Todos tomaron esa afirmación como verdad y decidieron no hablar más del tema. Marcus, por su parte, estaba inquieto. Una curiosidad profunda lo corroía por conocer la historia detrás de esas lágrimas, aunque no estaba seguro de si debía preguntar.
Poco tiempo después, Ángela y Fernanda regresaron. Fernanda se había lavado la cara, eliminando cualquier rastro de sangre. Su playera, sin embargo, estaba húmeda y mostraba manchas de un color café oscuro donde antes habían caído las gotas rojas.
Cuando Cecil terminó de comer, se levantó. Gabriel, al verla, devoró el último bocado de su taco y la siguió. Martín, sin decir nada, se puso de pie y partió con su plato, no sin antes agarrar unos trozos más de bistec y tortillas. Ángela anunció que iría a la cabaña a revisar si el colchón ya estaba ahí; de lo contrario, visitaría de nuevo la recepción. Alicia y Maya cuchicheaban y de vez en cuando reían con risitas frenéticas.
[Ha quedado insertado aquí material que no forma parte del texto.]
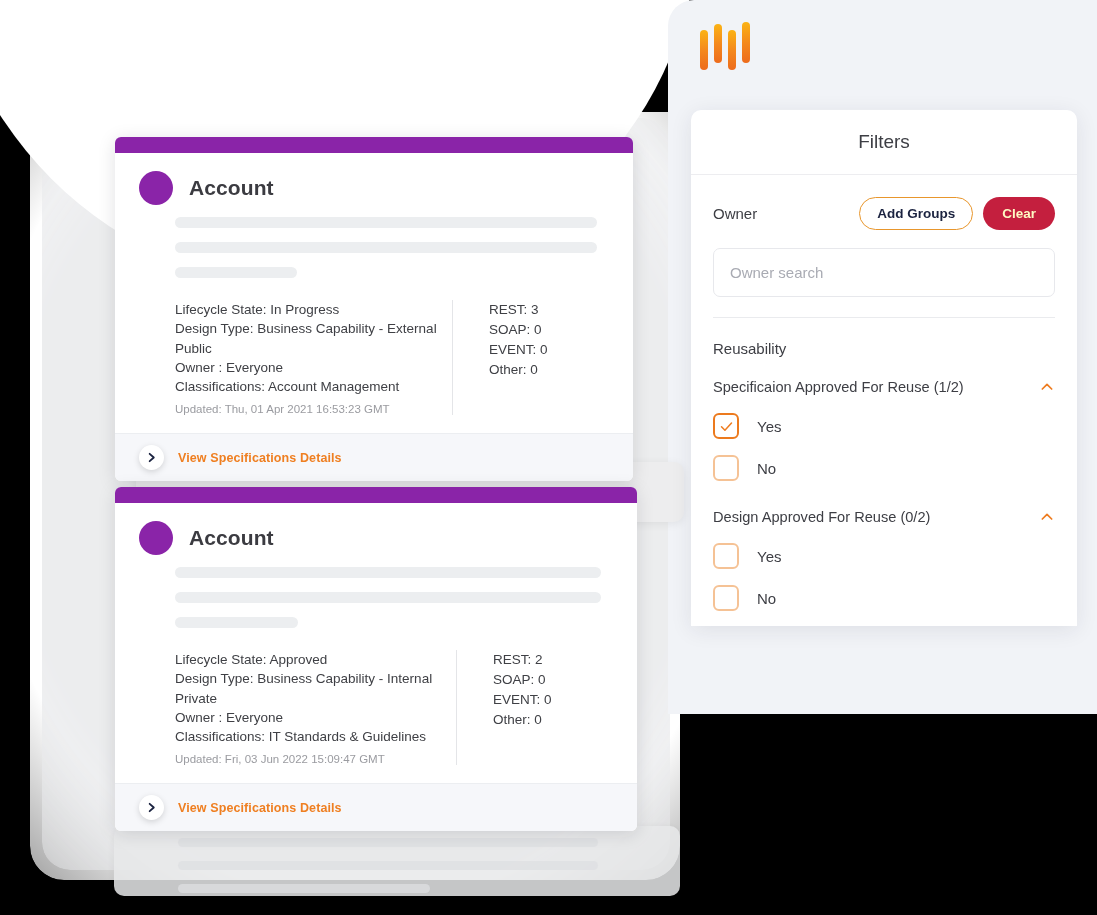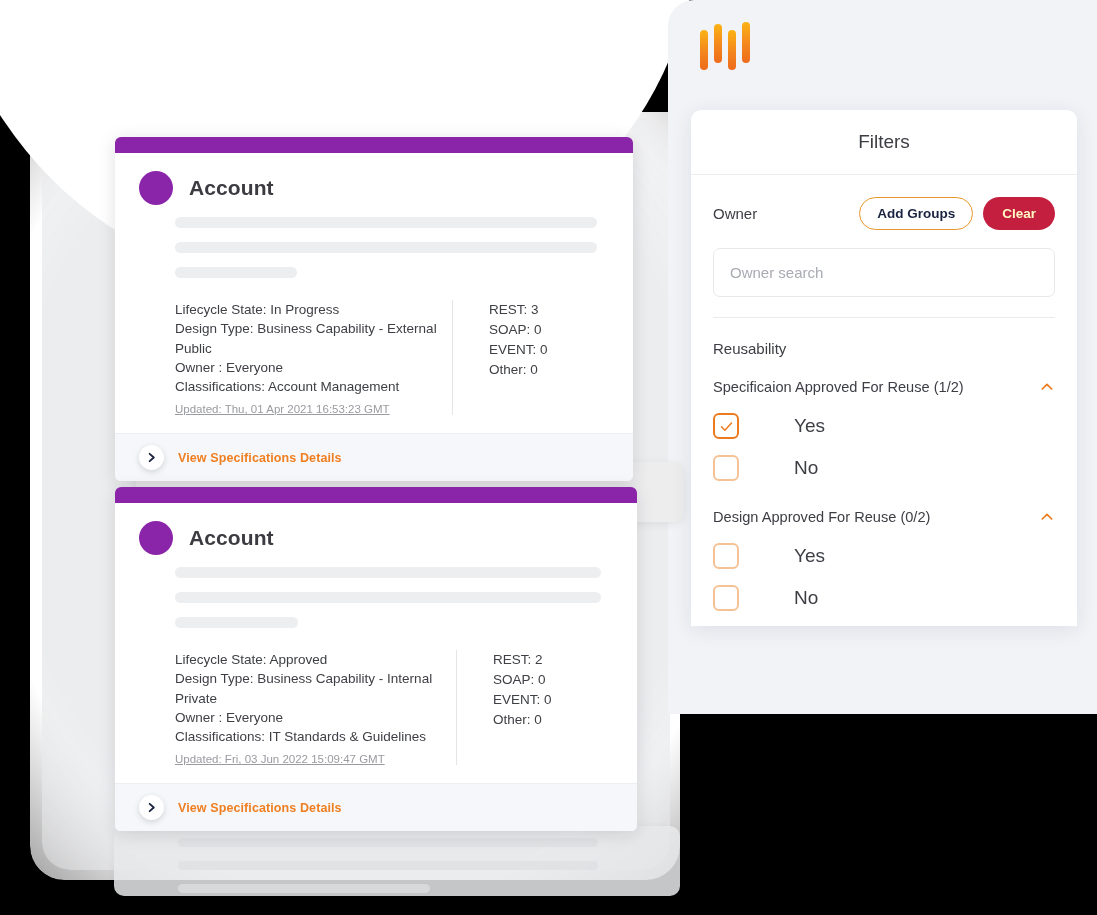--- a/index.html
+++ b/index.html
@@ -96,7 +96,7 @@
   .meta-left .meta-line{margin-bottom:0;padding-bottom:0;line-height:20px;}
   .meta-left .meta-line + .meta-line{margin-top:-1px;}
   .meta-updated{
-    font-size:11.5px;color:#9a9ba0;margin-top:6px;text-decoration:underline;
+    font-size:11.5px;color:#9a9ba0;margin-top:6px;
   }
   .meta-right .meta-line{margin-bottom:0;line-height:20px;}
   .card-foot{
Gloria y Sam, en cambio, conversaban en un tono más bajo y recatado.
De pronto, Maya abandonó la conversación con su amiga y se acercó a Marcus, que daba sorbo tras sorbo a su refresco.
—Oye, Marcus —le habló, con un tono un tanto apenado—. Me preguntaba, más bien, nos preguntábamos Alicia y yo, si... bueno, si no tienes nada que hacer, si podrías acompañarnos, a la entrada del lado oriente del lago. Iremos en una expedición por el bosque; resulta que hay una exposición que da más detalles sobre los pozos.
Marcus no contestó de inmediato. Giró la cabeza para mirar a Fernanda, que luchaba a mordiscos contra un bistec que se resistía a ser mascado, y pensó una respuesta.
—¿Puede ir Fernanda con nosotros? —tanteó.
El semblante de Maya pasó de la feliz expectación a un ceño fruncido. Torció los labios con desagrado al volver la vista hacia Fernanda.
—¿Por qué? —cuestionó, ya enfadada.
—No puedo alejarme de ella —respondió el muchacho, contándole a medias la precaria situación en la que se encontraba Fernanda y lo probable que era que volviera a ser atacada—. Ángela me mataría.
Maya pensó un momento y, a regañadientes, aceptó.
—Entonces sí vamos a ir —dijo entusiasmada Alicia, que se había acercado a los muchachos.
—Claro. Déjenme, voy por Fernanda —contestó Marcus, confundiendo a Alicia.
El fortachón se acercó a la pálida chica.
—¡Fernanda, vamos! —ordenó, con un tono autoritario que no admitía réplica. Luego, girándose hacia Sam y Gloria—: Chicas, vamos a acompañar a Alicia y a Maya al lado este del lago. ¿Les encargo el campamento mientras no estamos? Espero no tardarnos.
Sam asintió y Gloria levantó el pulgar en señal de aprobación. Fernanda, sin entender del todo lo que ocurría, se levantó, se limpió la boca con una servilleta y siguió a Marcus, que ya alcanzaba a Alicia y a Maya.